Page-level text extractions
* * * * * * * * *

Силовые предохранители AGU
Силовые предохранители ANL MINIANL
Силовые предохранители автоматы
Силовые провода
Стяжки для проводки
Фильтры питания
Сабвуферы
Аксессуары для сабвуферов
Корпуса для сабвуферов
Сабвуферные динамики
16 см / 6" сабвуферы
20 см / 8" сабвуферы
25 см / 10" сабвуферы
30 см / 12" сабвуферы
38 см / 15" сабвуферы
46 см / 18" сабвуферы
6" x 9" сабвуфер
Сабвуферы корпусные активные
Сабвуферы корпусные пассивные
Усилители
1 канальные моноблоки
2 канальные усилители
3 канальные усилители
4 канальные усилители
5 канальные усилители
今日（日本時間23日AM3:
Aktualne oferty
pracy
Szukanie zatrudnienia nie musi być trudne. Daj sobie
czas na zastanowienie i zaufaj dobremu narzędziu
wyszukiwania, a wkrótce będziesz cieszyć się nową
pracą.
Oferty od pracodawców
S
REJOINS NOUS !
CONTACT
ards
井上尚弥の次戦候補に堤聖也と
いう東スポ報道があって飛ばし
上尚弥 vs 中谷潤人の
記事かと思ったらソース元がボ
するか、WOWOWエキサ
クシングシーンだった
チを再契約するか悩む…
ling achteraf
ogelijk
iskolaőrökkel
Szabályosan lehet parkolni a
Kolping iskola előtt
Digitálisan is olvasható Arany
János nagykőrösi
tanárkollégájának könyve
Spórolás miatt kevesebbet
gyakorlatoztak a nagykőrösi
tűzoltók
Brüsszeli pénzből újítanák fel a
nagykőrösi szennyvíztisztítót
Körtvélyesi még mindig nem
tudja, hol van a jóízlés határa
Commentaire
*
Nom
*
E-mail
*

* * * * * * * * *

## WORK ORDER
Which lines above hold the string "предохранители"? Copy each of them.

## RESPONSE BOX
Силовые предохранители AGU
Силовые предохранители ANL MINIANL
Силовые предохранители автоматы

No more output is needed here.